As they approached Westminster Bridge they had to slow down on account of the crowds of people whose flow had been interrupted by a largely silent demonstration of unemployed men. I fought overseas, a placard held aloft read. Another proclaimed Hungry and wanting to work. ‘They’re so meek,’ Izzie said dismissively. ‘There’ll never be a revolution in this country. Not another one at any rate. We chopped the head off a king once and felt so guilty about it that we’ve been trying to make up for it ever since.’ A shabby-looking man came up alongside the car and shouted something incomprehensible at Izzie, although the meaning was clear.

Qu’ils mangent de la brioche,’ Izzie murmured. ‘You know she never said that, don’t you? Marie-Antoinette? She’s a rather maligned figure in history. You must never believe everything they say about a person. Generally speaking, most of it will be lies, half-truths at best.’ It was hard to figure out whether Izzie was a royalist or a republican. ‘Best not to adhere too closely to one side or the other really,’ she said.

Big Ben tolled a solemn three o’clock as the Sunbeam pushed its way through the throng. ‘Si lunga tratta di gente, ch’io non avrei mai creduto che morte tanta n’avesse disfatta. Have you read Dante? You should. He’s very good.’ How did Izzie know so much? ‘Oh,’ she said airily. ‘Finishing school.
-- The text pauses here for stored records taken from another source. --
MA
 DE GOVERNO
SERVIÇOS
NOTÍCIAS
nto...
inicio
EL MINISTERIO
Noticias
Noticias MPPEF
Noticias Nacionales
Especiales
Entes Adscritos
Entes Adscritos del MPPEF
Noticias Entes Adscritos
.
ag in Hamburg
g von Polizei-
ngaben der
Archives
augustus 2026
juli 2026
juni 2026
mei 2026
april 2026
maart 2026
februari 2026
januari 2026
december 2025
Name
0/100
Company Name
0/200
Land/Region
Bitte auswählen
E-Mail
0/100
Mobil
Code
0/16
And I spent some time in Italy after the war. I took a lover, of course. An impoverished count, it’s more or less de rigueur when you’re over there. Are you shocked?’
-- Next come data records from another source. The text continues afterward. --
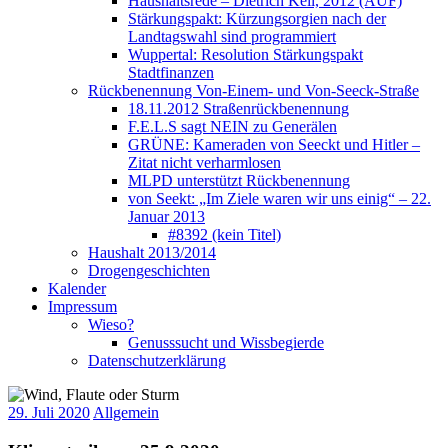
Haushaltsrede – Dietrich Keil, 2012 (AUF)
Stärkungspakt: Kürzungsorgien nach der
Landtagswahl sind programmiert
Wuppertal: Resolution Stärkungspakt
Stadtfinanzen
Rückbenennung Von-Einem- und Von-Seeck-Straße
18.11.2012 Straßenrückbenennung
F.E.L.S sagt NEIN zu Generälen
GRÜNE: Kameraden von Seeckt und Hitler –
Zitat nicht verharmlosen
MLPD unterstützt Rückbenennung
von Seekt: „Im Ziele waren wir uns einig“ – 22.
Januar 2013
#8392 (kein Titel)
Haushalt 2013/2014
Drogengeschichten
Kalender
Impressum
Wieso?
Genusssucht und Wissbegierde
Datenschutzerklärung
29. Juli 2020
Allgemein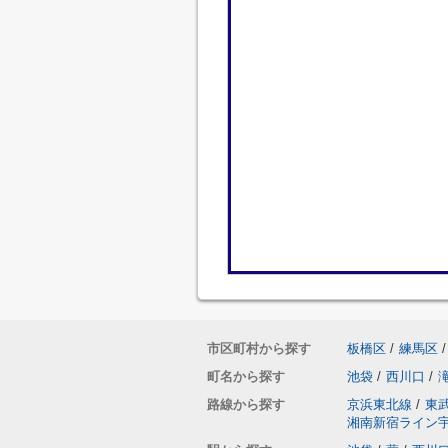
市区町村から探す
板橋区
/
練馬区
/
町名から探す
池袋
/
西川口
/
路線から探す
京浜東北線
/
東
湘南新宿ライン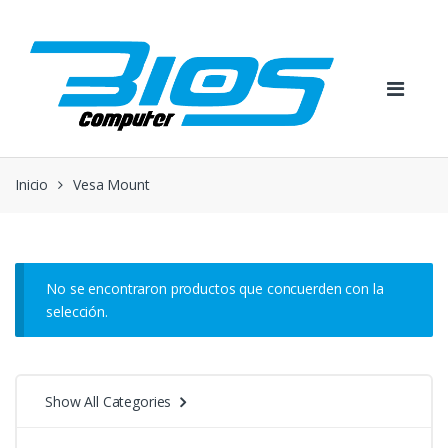
Skip
Skip
to
to
navigation
content
Inicio
Vesa Mount
No se encontraron productos que concuerden con la
selección.
Show All Categories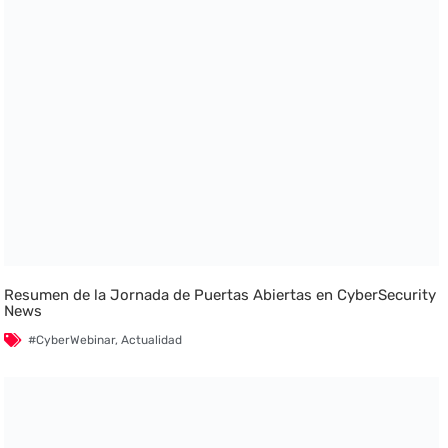
Resumen de la Jornada de Puertas Abiertas en CyberSecurity
News
#CyberWebinar
,
Actualidad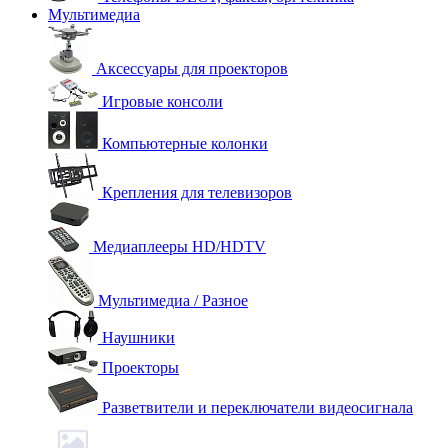
Мультимедиа
Аксессуары для проекторов
Игровые консоли
Компьютерные колонки
Крепления для телевизоров
Медиаплееры HD/HDTV
Мультимедиа / Разное
Наушники
Проекторы
Разветвители и переключатели видеосигнала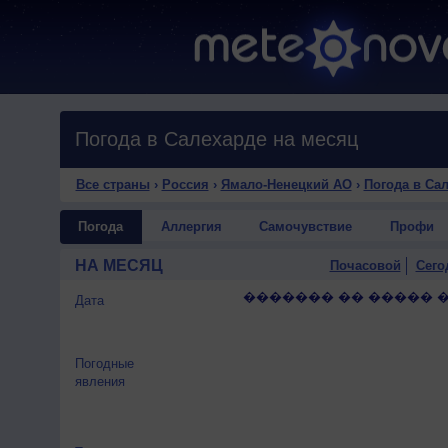
Погода в Салехарде на месяц
Все страны
›
Россия
›
Ямало-Ненецкий АО
›
Погода в Са
Погода
Аллергия
Самочувствие
Профи
НА МЕСЯЦ
Почасовой
Сего
������� �� ����� 
Дата
Погодные
явления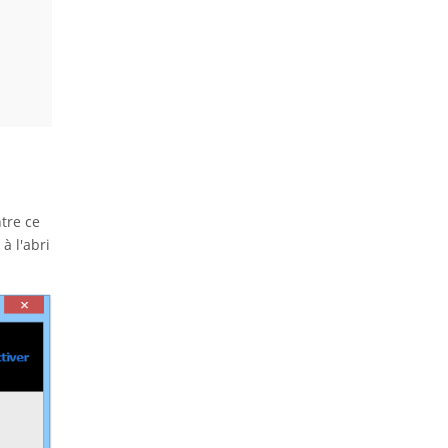
tre ce
à l'abri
‘No.’ She was. Ursula wasn’t surprised there was a froideur between her mother and Izzie.

‘Reincarnation is at the heart of Buddhist philosophy,’ Dr Kellet would say, sucking on his meerschaum pipe. All conversations with Dr Kellet were punctuated by this object, whether by gesture – a great deal of pointing with both mouthpiece and Turk’s-head bowl (fascinating in itself) – or the necessary ritual of emptying, filling, tamping, lighting and so on. ‘Have you heard of Buddhism?’ She hadn’t.

‘How old are you?’

‘Ten.’

‘Still quite new. Perhaps you’re remembering another life. Of course, the disciples of the Buddha don’t believe that you keep coming back as the same person in the same circumstances, as you feel you do. You move on, up or down, sideways occasionally, I expect. Nirvana is the goal. Non-being, as it were.’ At ten it seemed to Ursula that perhaps being should be the goal. ‘Most ancient religions,’ he continued, ‘adhered to an idea of circularity – the snake with its tail in its mouth, and so on.’
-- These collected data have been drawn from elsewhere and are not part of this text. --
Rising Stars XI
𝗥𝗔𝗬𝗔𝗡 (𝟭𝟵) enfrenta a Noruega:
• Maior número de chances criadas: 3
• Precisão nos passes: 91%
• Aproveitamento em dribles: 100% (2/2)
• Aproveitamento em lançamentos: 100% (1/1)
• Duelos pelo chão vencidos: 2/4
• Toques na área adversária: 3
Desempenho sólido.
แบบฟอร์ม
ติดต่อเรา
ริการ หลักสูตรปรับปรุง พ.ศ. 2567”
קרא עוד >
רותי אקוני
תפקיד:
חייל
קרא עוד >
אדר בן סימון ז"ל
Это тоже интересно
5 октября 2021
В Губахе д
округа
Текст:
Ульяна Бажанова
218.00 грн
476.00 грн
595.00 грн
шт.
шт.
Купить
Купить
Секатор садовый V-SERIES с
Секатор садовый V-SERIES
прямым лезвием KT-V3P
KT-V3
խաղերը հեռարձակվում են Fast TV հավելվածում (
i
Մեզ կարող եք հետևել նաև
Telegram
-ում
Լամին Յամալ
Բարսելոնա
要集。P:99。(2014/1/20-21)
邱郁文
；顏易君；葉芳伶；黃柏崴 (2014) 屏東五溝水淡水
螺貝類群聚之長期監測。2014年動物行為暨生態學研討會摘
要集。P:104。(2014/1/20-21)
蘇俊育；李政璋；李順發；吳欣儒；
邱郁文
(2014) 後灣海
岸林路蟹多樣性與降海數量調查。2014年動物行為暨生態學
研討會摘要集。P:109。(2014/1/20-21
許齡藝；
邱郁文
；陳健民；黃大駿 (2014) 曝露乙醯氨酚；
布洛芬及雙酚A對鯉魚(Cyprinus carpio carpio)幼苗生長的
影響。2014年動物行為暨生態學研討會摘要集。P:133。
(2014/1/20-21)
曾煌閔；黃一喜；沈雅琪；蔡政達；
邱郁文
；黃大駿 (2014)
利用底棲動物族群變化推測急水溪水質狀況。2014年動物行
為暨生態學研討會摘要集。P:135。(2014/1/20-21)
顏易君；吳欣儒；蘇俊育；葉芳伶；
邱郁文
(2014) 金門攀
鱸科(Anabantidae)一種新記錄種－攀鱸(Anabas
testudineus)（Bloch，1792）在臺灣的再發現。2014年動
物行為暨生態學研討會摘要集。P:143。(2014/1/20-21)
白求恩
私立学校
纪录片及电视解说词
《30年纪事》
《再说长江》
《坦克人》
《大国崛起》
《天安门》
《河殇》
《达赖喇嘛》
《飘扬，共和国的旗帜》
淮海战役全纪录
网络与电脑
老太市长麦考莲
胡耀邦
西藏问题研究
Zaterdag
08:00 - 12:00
‘I’ve been confirmed,’ she said, trying to be helpful. ‘Church of England.’

Dr Kellet had come to Sylvie recommended by Mrs Shawcross via Major Shawcross, their next-door neighbour. Kellet had done a lot of good work, the major said, with men who ‘needed help’ after they returned from the war (there was a suggestion that the major himself had ‘needed help’). Ursula’s path crossed occasionally with some of these other patients. Once there was a dejected young man who stared at the carpet in the waiting room speaking quietly to himself, another who tapped his foot restlessly in time to something only he could hear. Dr Kellet’s receptionist, Mrs Duckworth, who was a war widow and had been a nurse during the war, was always very nice to Ursula, offering her peppermints and asking her about her family. One day a man blundered into the waiting room, although the doorbell downstairs had never rung. He looked bewildered and a little wild but he just stood stock-still in the middle of the room, staring at Ursula as if he’d never seen a child before, until Mrs Duckworth led him to a chair and sat down next to him and then put her arm round him and said, ‘Now, now, Billy what is it?’ the way a nice mother would have done and Billy laid his head on her chest and began to sob.

If Teddy ever cried when he was younger, Ursula could never bear it. It seemed to open up a chasm inside, something deep and dreadful and full of sorrow. All she ever wanted was to make sure he never felt like crying again. The man in Dr Kellet’s waiting room had the same effect on her. (‘That’s how motherhood feels every day,’ Sylvie said.)